## What the exercise asks
Without a single alteration, write the listing out again.

Top of Data shown

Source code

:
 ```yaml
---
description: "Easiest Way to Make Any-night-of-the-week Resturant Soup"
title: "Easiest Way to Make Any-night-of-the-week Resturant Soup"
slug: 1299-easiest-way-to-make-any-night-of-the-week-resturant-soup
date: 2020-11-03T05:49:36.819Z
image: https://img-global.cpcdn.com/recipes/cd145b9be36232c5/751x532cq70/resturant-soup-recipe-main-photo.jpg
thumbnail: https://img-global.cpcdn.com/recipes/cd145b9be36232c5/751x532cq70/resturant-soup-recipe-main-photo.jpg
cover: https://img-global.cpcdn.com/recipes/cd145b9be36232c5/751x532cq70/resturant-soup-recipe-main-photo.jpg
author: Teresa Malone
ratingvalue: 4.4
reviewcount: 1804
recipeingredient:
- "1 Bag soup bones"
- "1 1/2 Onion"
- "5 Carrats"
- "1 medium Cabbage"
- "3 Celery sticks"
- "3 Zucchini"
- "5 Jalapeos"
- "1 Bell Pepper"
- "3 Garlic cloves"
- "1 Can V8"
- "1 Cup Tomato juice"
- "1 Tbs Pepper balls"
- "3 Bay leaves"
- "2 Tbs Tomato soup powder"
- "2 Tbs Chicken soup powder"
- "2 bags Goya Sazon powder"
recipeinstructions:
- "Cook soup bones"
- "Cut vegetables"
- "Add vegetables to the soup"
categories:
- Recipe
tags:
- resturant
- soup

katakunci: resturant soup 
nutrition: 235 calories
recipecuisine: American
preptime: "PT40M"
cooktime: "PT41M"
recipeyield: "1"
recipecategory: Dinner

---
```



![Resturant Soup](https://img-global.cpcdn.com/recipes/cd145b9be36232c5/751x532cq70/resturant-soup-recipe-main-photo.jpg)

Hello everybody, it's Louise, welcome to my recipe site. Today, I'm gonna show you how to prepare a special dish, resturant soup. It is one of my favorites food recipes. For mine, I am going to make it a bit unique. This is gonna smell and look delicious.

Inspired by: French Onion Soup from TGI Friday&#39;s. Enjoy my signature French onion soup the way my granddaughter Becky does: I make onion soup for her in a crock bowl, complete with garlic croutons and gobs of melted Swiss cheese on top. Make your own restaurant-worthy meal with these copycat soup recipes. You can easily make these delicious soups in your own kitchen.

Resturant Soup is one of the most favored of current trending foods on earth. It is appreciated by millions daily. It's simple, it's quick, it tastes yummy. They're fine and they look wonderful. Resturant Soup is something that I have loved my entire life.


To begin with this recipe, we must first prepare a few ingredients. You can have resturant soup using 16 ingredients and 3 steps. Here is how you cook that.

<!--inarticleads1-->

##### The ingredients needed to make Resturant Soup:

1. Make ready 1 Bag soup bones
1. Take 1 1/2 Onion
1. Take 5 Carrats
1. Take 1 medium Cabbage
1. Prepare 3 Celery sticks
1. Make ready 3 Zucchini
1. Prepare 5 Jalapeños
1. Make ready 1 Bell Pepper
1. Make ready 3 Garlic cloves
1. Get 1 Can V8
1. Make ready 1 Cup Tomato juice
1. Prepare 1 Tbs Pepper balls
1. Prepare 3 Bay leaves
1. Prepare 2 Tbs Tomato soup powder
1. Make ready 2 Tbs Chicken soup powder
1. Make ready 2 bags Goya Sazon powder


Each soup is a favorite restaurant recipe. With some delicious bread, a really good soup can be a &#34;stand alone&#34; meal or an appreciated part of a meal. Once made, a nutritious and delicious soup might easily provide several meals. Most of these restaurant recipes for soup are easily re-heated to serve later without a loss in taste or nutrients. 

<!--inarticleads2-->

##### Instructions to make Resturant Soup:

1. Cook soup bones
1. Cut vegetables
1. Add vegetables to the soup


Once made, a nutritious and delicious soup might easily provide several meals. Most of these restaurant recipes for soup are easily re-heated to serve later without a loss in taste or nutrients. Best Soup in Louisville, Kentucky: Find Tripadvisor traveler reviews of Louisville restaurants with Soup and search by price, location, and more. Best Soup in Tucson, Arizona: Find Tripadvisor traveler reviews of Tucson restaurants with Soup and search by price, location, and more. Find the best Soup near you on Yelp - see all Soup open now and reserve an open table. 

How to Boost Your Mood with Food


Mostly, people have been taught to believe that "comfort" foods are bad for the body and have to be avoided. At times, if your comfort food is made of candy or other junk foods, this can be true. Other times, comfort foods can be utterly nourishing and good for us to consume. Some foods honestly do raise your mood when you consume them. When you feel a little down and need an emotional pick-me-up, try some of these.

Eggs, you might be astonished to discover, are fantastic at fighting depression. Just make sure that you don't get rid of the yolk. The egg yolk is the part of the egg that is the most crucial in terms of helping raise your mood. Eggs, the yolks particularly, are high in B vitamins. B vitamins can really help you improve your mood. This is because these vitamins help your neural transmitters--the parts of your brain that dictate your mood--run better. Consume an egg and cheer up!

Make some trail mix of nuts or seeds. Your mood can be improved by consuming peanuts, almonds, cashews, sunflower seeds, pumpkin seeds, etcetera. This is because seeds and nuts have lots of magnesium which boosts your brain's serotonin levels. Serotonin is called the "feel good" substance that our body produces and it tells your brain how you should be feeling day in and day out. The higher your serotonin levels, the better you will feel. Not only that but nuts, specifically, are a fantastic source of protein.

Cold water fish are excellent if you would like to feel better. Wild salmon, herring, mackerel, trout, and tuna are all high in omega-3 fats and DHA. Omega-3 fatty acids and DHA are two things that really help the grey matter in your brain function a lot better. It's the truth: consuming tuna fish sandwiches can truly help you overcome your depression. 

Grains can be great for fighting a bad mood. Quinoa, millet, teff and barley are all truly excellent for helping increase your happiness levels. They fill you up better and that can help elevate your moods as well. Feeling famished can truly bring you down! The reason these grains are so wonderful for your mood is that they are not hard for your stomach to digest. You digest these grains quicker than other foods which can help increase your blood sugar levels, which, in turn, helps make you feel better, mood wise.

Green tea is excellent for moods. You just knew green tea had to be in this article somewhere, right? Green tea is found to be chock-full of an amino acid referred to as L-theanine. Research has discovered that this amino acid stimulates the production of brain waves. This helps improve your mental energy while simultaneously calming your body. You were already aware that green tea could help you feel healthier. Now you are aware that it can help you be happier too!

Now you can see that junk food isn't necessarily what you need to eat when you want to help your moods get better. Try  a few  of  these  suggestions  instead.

Bottom of Data shown

## Task answer
Source code

:
 ```yaml
---
description: "Easiest Way to Make Any-night-of-the-week Resturant Soup"
title: "Easiest Way to Make Any-night-of-the-week Resturant Soup"
slug: 1299-easiest-way-to-make-any-night-of-the-week-resturant-soup
date: 2020-11-03T05:49:36.819Z
image: https://img-global.cpcdn.com/recipes/cd145b9be36232c5/751x532cq70/resturant-soup-recipe-main-photo.jpg
thumbnail: https://img-global.cpcdn.com/recipes/cd145b9be36232c5/751x532cq70/resturant-soup-recipe-main-photo.jpg
cover: https://img-global.cpcdn.com/recipes/cd145b9be36232c5/751x532cq70/resturant-soup-recipe-main-photo.jpg
author: Teresa Malone
ratingvalue: 4.4
reviewcount: 1804
recipeingredient:
- "1 Bag soup bones"
- "1 1/2 Onion"
- "5 Carrats"
- "1 medium Cabbage"
- "3 Celery sticks"
- "3 Zucchini"
- "5 Jalapeos"
- "1 Bell Pepper"
- "3 Garlic cloves"
- "1 Can V8"
- "1 Cup Tomato juice"
- "1 Tbs Pepper balls"
- "3 Bay leaves"
- "2 Tbs Tomato soup powder"
- "2 Tbs Chicken soup powder"
- "2 bags Goya Sazon powder"
recipeinstructions:
- "Cook soup bones"
- "Cut vegetables"
- "Add vegetables to the soup"
categories:
- Recipe
tags:
- resturant
- soup

katakunci: resturant soup 
nutrition: 235 calories
recipecuisine: American
preptime: "PT40M"
cooktime: "PT41M"
recipeyield: "1"
recipecategory: Dinner

---
```



![Resturant Soup](https://img-global.cpcdn.com/recipes/cd145b9be36232c5/751x532cq70/resturant-soup-recipe-main-photo.jpg)

Hello everybody, it's Louise, welcome to my recipe site. Today, I'm gonna show you how to prepare a special dish, resturant soup. It is one of my favorites food recipes. For mine, I am going to make it a bit unique. This is gonna smell and look delicious.

Inspired by: French Onion Soup from TGI Friday&#39;s. Enjoy my signature French onion soup the way my granddaughter Becky does: I make onion soup for her in a crock bowl, complete with garlic croutons and gobs of melted Swiss cheese on top. Make your own restaurant-worthy meal with these copycat soup recipes. You can easily make these delicious soups in your own kitchen.

Resturant Soup is one of the most favored of current trending foods on earth. It is appreciated by millions daily. It's simple, it's quick, it tastes yummy. They're fine and they look wonderful. Resturant Soup is something that I have loved my entire life.


To begin with this recipe, we must first prepare a few ingredients. You can have resturant soup using 16 ingredients and 3 steps. Here is how you cook that.

<!--inarticleads1-->

##### The ingredients needed to make Resturant Soup:

1. Make ready 1 Bag soup bones
1. Take 1 1/2 Onion
1. Take 5 Carrats
1. Take 1 medium Cabbage
1. Prepare 3 Celery sticks
1. Make ready 3 Zucchini
1. Prepare 5 Jalapeños
1. Make ready 1 Bell Pepper
1. Make ready 3 Garlic cloves
1. Get 1 Can V8
1. Make ready 1 Cup Tomato juice
1. Prepare 1 Tbs Pepper balls
1. Prepare 3 Bay leaves
1. Prepare 2 Tbs Tomato soup powder
1. Make ready 2 Tbs Chicken soup powder
1. Make ready 2 bags Goya Sazon powder


Each soup is a favorite restaurant recipe. With some delicious bread, a really good soup can be a &#34;stand alone&#34; meal or an appreciated part of a meal. Once made, a nutritious and delicious soup might easily provide several meals. Most of these restaurant recipes for soup are easily re-heated to serve later without a loss in taste or nutrients. 

<!--inarticleads2-->

##### Instructions to make Resturant Soup:

1. Cook soup bones
1. Cut vegetables
1. Add vegetables to the soup


Once made, a nutritious and delicious soup might easily provide several meals. Most of these restaurant recipes for soup are easily re-heated to serve later without a loss in taste or nutrients. Best Soup in Louisville, Kentucky: Find Tripadvisor traveler reviews of Louisville restaurants with Soup and search by price, location, and more. Best Soup in Tucson, Arizona: Find Tripadvisor traveler reviews of Tucson restaurants with Soup and search by price, location, and more. Find the best Soup near you on Yelp - see all Soup open now and reserve an open table. 

How to Boost Your Mood with Food


Mostly, people have been taught to believe that "comfort" foods are bad for the body and have to be avoided. At times, if your comfort food is made of candy or other junk foods, this can be true. Other times, comfort foods can be utterly nourishing and good for us to consume. Some foods honestly do raise your mood when you consume them. When you feel a little down and need an emotional pick-me-up, try some of these.

Eggs, you might be astonished to discover, are fantastic at fighting depression. Just make sure that you don't get rid of the yolk. The egg yolk is the part of the egg that is the most crucial in terms of helping raise your mood. Eggs, the yolks particularly, are high in B vitamins. B vitamins can really help you improve your mood. This is because these vitamins help your neural transmitters--the parts of your brain that dictate your mood--run better. Consume an egg and cheer up!

Make some trail mix of nuts or seeds. Your mood can be improved by consuming peanuts, almonds, cashews, sunflower seeds, pumpkin seeds, etcetera. This is because seeds and nuts have lots of magnesium which boosts your brain's serotonin levels. Serotonin is called the "feel good" substance that our body produces and it tells your brain how you should be feeling day in and day out. The higher your serotonin levels, the better you will feel. Not only that but nuts, specifically, are a fantastic source of protein.

Cold water fish are excellent if you would like to feel better. Wild salmon, herring, mackerel, trout, and tuna are all high in omega-3 fats and DHA. Omega-3 fatty acids and DHA are two things that really help the grey matter in your brain function a lot better. It's the truth: consuming tuna fish sandwiches can truly help you overcome your depression. 

Grains can be great for fighting a bad mood. Quinoa, millet, teff and barley are all truly excellent for helping increase your happiness levels. They fill you up better and that can help elevate your moods as well. Feeling famished can truly bring you down! The reason these grains are so wonderful for your mood is that they are not hard for your stomach to digest. You digest these grains quicker than other foods which can help increase your blood sugar levels, which, in turn, helps make you feel better, mood wise.

Green tea is excellent for moods. You just knew green tea had to be in this article somewhere, right? Green tea is found to be chock-full of an amino acid referred to as L-theanine. Research has discovered that this amino acid stimulates the production of brain waves. This helps improve your mental energy while simultaneously calming your body. You were already aware that green tea could help you feel healthier. Now you are aware that it can help you be happier too!

Now you can see that junk food isn't necessarily what you need to eat when you want to help your moods get better. Try  a few  of  these  suggestions  instead.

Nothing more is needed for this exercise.